◆ **WORK ITEM**:
When you copy the records that follow, please keep every word exactly as it is and leave out the pictures.

◆ **DATA PROVIDED**:
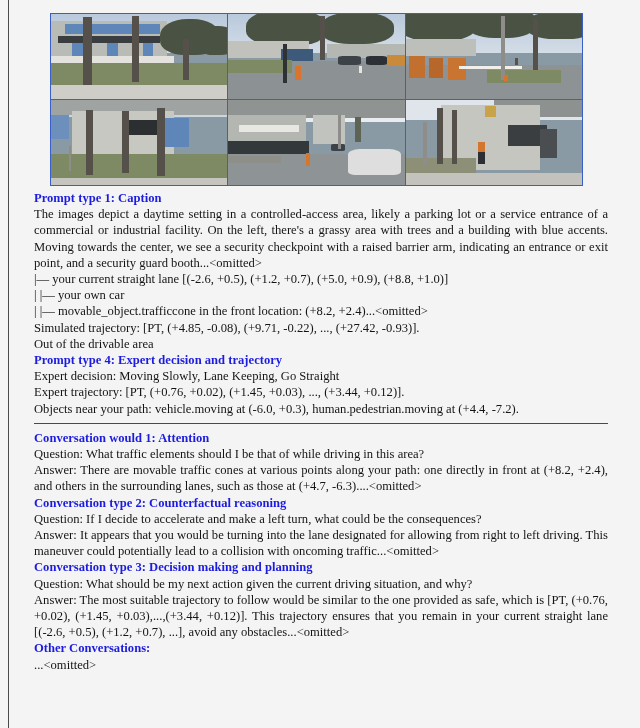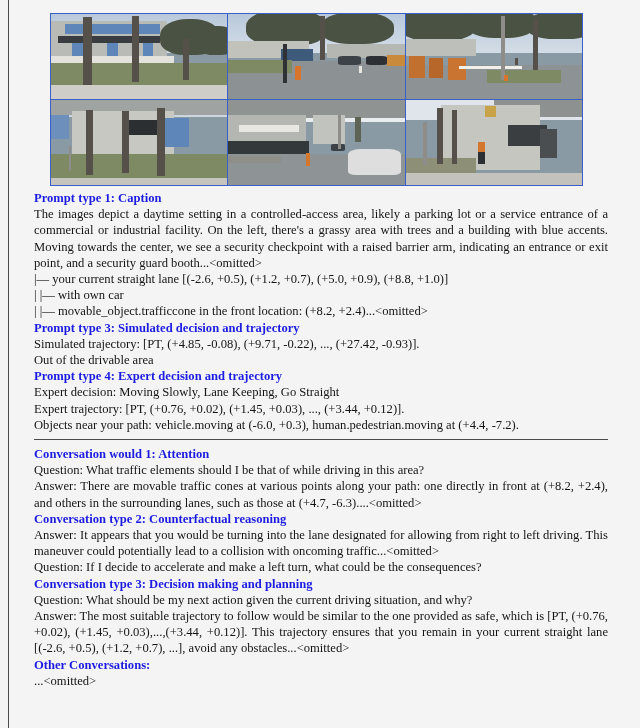--- a/index.html
+++ b/index.html
@@ -241,41 +241,40 @@
 
     </div>
   </div>
 
   <div class="body-text">
 
     <div class="h">Prompt type 1: Caption</div>
     <div class="p">The images depict a daytime setting in a controlled-access area, likely a parking lot or a service entrance of a commercial or industrial facility. On the left, there's a grassy area with trees and a building with blue accents. Moving towards the center, we see a security checkpoint with a raised barrier arm, indicating an entrance or exit point, and a security guard booth...&lt;omitted&gt;</div>
 
     <div class="p nowrap">|— your current straight lane [(-2.6, +0.5), (+1.2, +0.7), (+5.0, +0.9), (+8.8, +1.0)]</div>
-    <div class="p nowrap">|   |— with own car</div>
+    <div class="p nowrap">|   |— your own car</div>
     <div class="p nowrap">|   |— movable_object.trafficcone in the front location: (+8.2, +2.4)...&lt;omitted&gt;</div>
 
-    <div class="h">Prompt type 3: Simulated decision and trajectory</div>
     <div class="p nowrap">Simulated trajectory: [PT, (+4.85, -0.08), (+9.71, -0.22), ..., (+27.42, -0.93)].</div>
     <div class="p nowrap">Out of the drivable area</div>
 
     <div class="h">Prompt type 4: Expert decision and trajectory</div>
     <div class="p nowrap">Expert decision: Moving Slowly, Lane Keeping, Go Straight</div>
     <div class="p nowrap">Expert trajectory: [PT, (+0.76, +0.02), (+1.45, +0.03), ..., (+3.44, +0.12)].</div>
     <div class="p nowrap">Objects near your path: vehicle.moving at (-6.0, +0.3), human.pedestrian.moving at (+4.4, -7.2).</div>
 
     <div class="divider"></div>
 
     <div class="h">Conversation would 1: Attention</div>
     <div class="p nowrap">Question: What traffic elements should I be that of while driving in this area?</div>
     <div class="p">Answer: There are movable traffic cones at various points along your path: one directly in front at (+8.2, +2.4), and others in the surrounding lanes, such as those at (+4.7, -6.3)....&lt;omitted&gt;</div>
 
     <div class="h">Conversation type 2: Counterfactual reasoning</div>
+    <div class="p nowrap">Question: If I decide to accelerate and make a left turn, what could be the consequences?</div>
     <div class="p">Answer: It appears that you would be turning into the lane designated for allowing from right to left driving. This maneuver could potentially lead to a collision with oncoming traffic...&lt;omitted&gt;</div>
-    <div class="p nowrap">Question: If I decide to accelerate and make a left turn, what could be the consequences?</div>
 
     <div class="h">Conversation type 3: Decision making and planning</div>
     <div class="p nowrap">Question: What should be my next action given the current driving situation, and why?</div>
     <div class="p">Answer: The most suitable trajectory to follow would be similar to the one provided as safe, which is [PT, (+0.76, +0.02), (+1.45, +0.03),...,(+3.44, +0.12)]. This trajectory ensures that you remain in your current straight lane [(-2.6, +0.5), (+1.2, +0.7), ...], avoid any obstacles...&lt;omitted&gt;</div>
 
     <div class="h">Other Conversations:</div>
     <div class="p nowrap">...&lt;omitted&gt;</div>
 
   </div>
 </div>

◆ **EXERCISE SOLUTION**:
--- a/index.html
+++ b/index.html
@@ -241,41 +241,40 @@
 
     </div>
   </div>
 
   <div class="body-text">
 
     <div class="h">Prompt type 1: Caption</div>
     <div class="p">The images depict a daytime setting in a controlled-access area, likely a parking lot or a service entrance of a commercial or industrial facility. On the left, there's a grassy area with trees and a building with blue accents. Moving towards the center, we see a security checkpoint with a raised barrier arm, indicating an entrance or exit point, and a security guard booth...&lt;omitted&gt;</div>
 
     <div class="p nowrap">|— your current straight lane [(-2.6, +0.5), (+1.2, +0.7), (+5.0, +0.9), (+8.8, +1.0)]</div>
-    <div class="p nowrap">|   |— with own car</div>
+    <div class="p nowrap">|   |— your own car</div>
     <div class="p nowrap">|   |— movable_object.trafficcone in the front location: (+8.2, +2.4)...&lt;omitted&gt;</div>
 
-    <div class="h">Prompt type 3: Simulated decision and trajectory</div>
     <div class="p nowrap">Simulated trajectory: [PT, (+4.85, -0.08), (+9.71, -0.22), ..., (+27.42, -0.93)].</div>
     <div class="p nowrap">Out of the drivable area</div>
 
     <div class="h">Prompt type 4: Expert decision and trajectory</div>
     <div class="p nowrap">Expert decision: Moving Slowly, Lane Keeping, Go Straight</div>
     <div class="p nowrap">Expert trajectory: [PT, (+0.76, +0.02), (+1.45, +0.03), ..., (+3.44, +0.12)].</div>
     <div class="p nowrap">Objects near your path: vehicle.moving at (-6.0, +0.3), human.pedestrian.moving at (+4.4, -7.2).</div>
 
     <div class="divider"></div>
 
     <div class="h">Conversation would 1: Attention</div>
     <div class="p nowrap">Question: What traffic elements should I be that of while driving in this area?</div>
     <div class="p">Answer: There are movable traffic cones at various points along your path: one directly in front at (+8.2, +2.4), and others in the surrounding lanes, such as those at (+4.7, -6.3)....&lt;omitted&gt;</div>
 
     <div class="h">Conversation type 2: Counterfactual reasoning</div>
+    <div class="p nowrap">Question: If I decide to accelerate and make a left turn, what could be the consequences?</div>
     <div class="p">Answer: It appears that you would be turning into the lane designated for allowing from right to left driving. This maneuver could potentially lead to a collision with oncoming traffic...&lt;omitted&gt;</div>
-    <div class="p nowrap">Question: If I decide to accelerate and make a left turn, what could be the consequences?</div>
 
     <div class="h">Conversation type 3: Decision making and planning</div>
     <div class="p nowrap">Question: What should be my next action given the current driving situation, and why?</div>
     <div class="p">Answer: The most suitable trajectory to follow would be similar to the one provided as safe, which is [PT, (+0.76, +0.02), (+1.45, +0.03),...,(+3.44, +0.12)]. This trajectory ensures that you remain in your current straight lane [(-2.6, +0.5), (+1.2, +0.7), ...], avoid any obstacles...&lt;omitted&gt;</div>
 
     <div class="h">Other Conversations:</div>
     <div class="p nowrap">...&lt;omitted&gt;</div>
 
   </div>
 </div>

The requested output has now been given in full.